= PROBLEM TO WORK ON =
Please tally the lines in the records that include the word "nose" and answer with the bare number.

* * * *

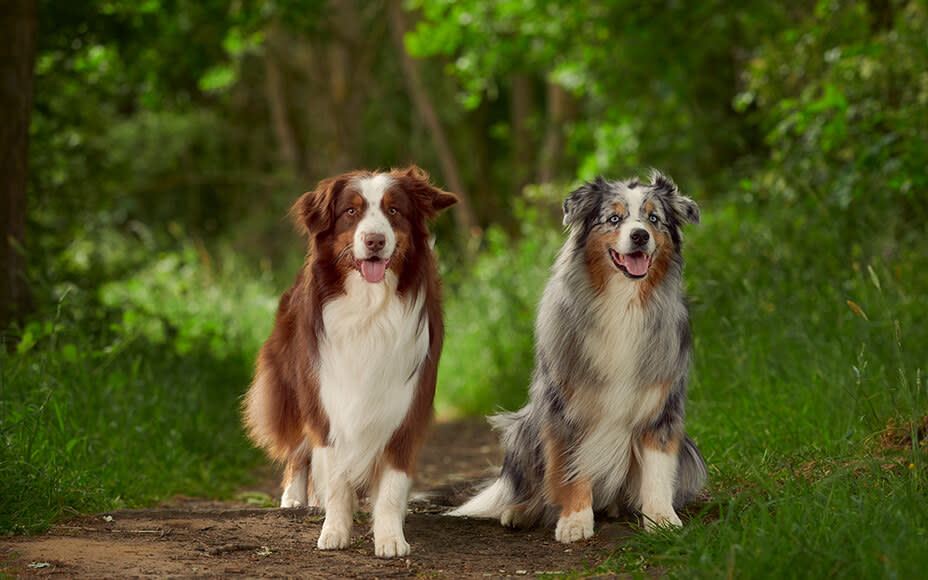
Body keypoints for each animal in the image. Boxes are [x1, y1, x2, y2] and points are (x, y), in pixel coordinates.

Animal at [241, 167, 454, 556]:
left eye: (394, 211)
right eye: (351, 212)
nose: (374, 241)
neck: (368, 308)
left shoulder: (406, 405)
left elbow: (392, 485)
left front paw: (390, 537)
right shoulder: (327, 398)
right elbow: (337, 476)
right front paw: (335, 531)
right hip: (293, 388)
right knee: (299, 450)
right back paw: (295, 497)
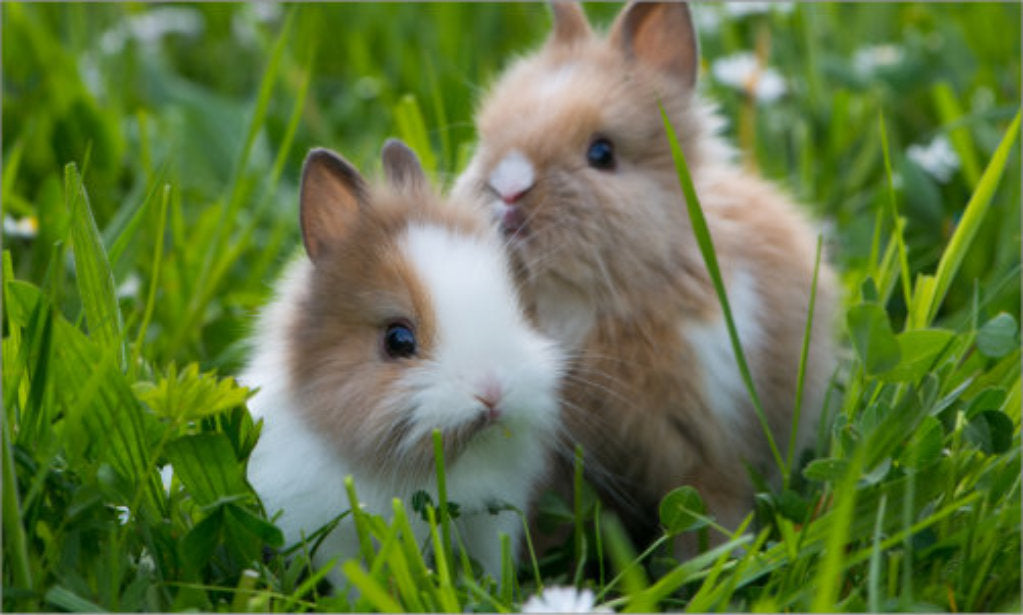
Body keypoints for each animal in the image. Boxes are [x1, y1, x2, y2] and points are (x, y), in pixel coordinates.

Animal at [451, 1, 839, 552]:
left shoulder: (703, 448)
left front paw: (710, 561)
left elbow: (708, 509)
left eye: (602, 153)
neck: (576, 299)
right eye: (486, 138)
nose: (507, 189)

* * * *

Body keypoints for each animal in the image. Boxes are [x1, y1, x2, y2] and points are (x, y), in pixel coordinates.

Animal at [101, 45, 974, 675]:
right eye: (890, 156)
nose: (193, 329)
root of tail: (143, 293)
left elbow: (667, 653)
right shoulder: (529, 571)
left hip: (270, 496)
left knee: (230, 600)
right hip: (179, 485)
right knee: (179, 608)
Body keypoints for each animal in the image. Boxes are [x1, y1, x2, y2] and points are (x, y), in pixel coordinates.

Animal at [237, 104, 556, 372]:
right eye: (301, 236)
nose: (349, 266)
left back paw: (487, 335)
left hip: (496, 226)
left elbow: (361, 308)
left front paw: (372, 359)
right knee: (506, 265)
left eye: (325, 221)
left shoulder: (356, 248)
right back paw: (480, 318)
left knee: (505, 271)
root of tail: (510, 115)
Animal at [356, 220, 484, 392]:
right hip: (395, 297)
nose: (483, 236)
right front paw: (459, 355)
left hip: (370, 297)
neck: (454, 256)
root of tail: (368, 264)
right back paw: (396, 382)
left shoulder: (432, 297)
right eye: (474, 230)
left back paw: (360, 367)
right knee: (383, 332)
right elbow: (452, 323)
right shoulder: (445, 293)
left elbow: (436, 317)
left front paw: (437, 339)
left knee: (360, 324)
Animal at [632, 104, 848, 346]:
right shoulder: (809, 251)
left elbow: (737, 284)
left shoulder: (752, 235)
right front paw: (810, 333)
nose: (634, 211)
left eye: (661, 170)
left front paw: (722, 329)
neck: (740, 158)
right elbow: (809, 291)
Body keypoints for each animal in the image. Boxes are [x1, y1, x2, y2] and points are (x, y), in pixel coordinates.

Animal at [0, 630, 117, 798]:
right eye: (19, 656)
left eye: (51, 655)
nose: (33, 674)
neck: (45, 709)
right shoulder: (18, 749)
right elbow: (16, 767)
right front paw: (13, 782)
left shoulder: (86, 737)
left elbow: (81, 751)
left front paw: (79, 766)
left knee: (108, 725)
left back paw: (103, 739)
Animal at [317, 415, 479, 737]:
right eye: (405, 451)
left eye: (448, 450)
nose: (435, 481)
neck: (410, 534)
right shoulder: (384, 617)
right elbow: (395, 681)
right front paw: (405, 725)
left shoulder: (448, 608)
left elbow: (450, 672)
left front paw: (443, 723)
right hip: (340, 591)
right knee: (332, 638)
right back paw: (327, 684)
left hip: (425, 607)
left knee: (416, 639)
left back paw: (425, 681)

* * * *

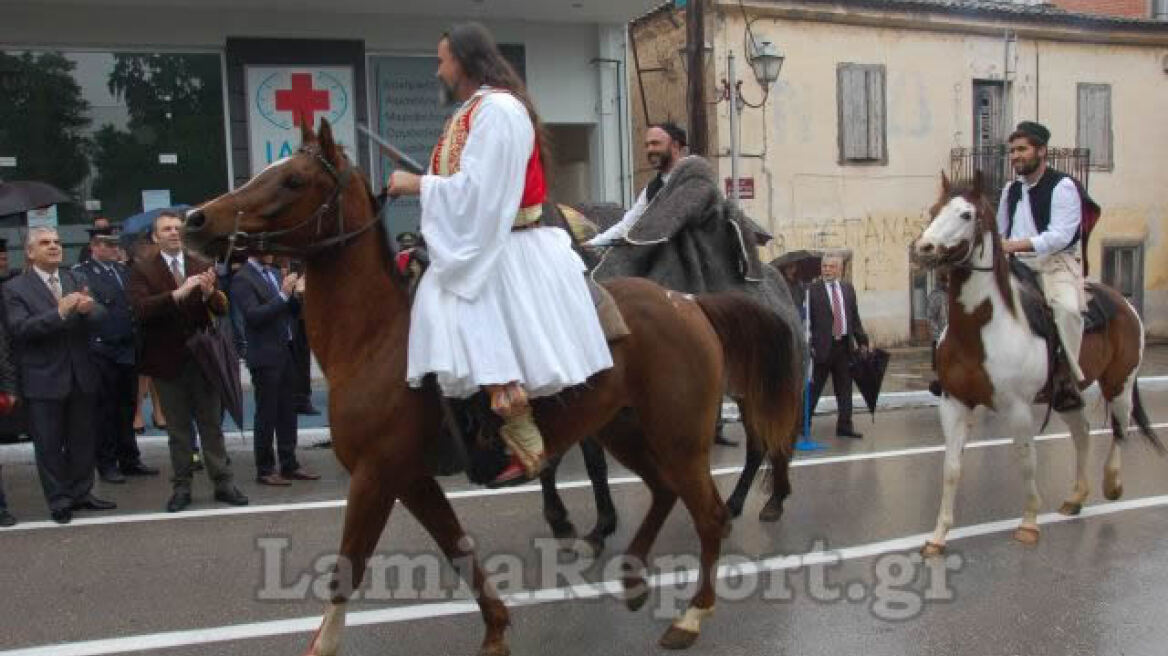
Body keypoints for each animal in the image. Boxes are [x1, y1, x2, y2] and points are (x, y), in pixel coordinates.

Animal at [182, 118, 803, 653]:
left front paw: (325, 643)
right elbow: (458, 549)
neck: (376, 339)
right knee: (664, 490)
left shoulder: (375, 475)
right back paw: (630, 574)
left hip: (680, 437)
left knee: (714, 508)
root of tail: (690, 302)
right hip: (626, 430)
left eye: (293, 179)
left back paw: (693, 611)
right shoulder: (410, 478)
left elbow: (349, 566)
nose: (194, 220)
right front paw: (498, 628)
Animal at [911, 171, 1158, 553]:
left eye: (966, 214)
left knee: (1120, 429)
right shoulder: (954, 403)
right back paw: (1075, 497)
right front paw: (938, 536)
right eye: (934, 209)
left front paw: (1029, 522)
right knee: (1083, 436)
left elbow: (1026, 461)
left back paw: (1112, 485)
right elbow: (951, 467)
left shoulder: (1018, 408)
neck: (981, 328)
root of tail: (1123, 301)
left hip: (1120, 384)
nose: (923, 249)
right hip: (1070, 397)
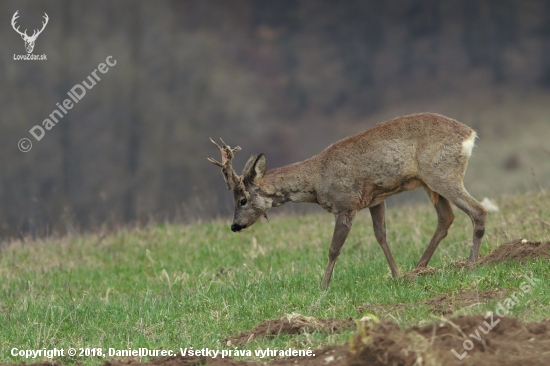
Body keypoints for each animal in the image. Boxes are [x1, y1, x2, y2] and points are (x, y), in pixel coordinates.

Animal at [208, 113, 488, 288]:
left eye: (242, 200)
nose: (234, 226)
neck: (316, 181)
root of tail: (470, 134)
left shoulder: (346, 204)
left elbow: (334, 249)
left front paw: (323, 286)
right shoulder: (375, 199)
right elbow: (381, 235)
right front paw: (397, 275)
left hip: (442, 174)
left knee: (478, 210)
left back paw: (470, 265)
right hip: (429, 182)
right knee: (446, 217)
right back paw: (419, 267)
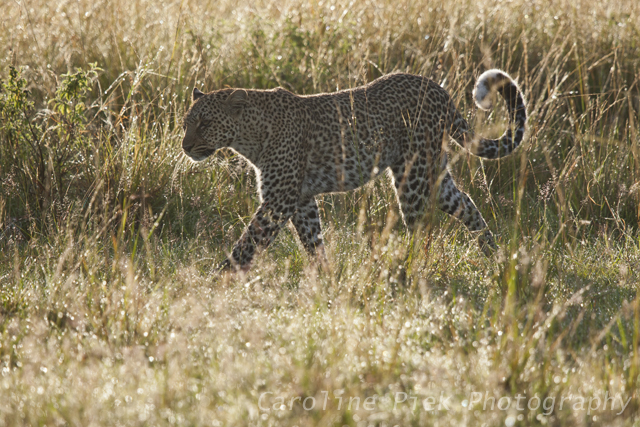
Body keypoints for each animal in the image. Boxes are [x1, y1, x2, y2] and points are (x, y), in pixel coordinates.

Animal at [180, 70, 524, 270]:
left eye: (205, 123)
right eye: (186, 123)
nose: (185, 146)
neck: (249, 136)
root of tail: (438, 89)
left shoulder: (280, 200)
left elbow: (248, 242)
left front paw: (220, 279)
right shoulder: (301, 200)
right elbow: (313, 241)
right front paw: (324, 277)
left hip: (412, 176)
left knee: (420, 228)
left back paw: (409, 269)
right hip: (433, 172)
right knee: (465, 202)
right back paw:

* * * *

= RESPONSE AREA =
12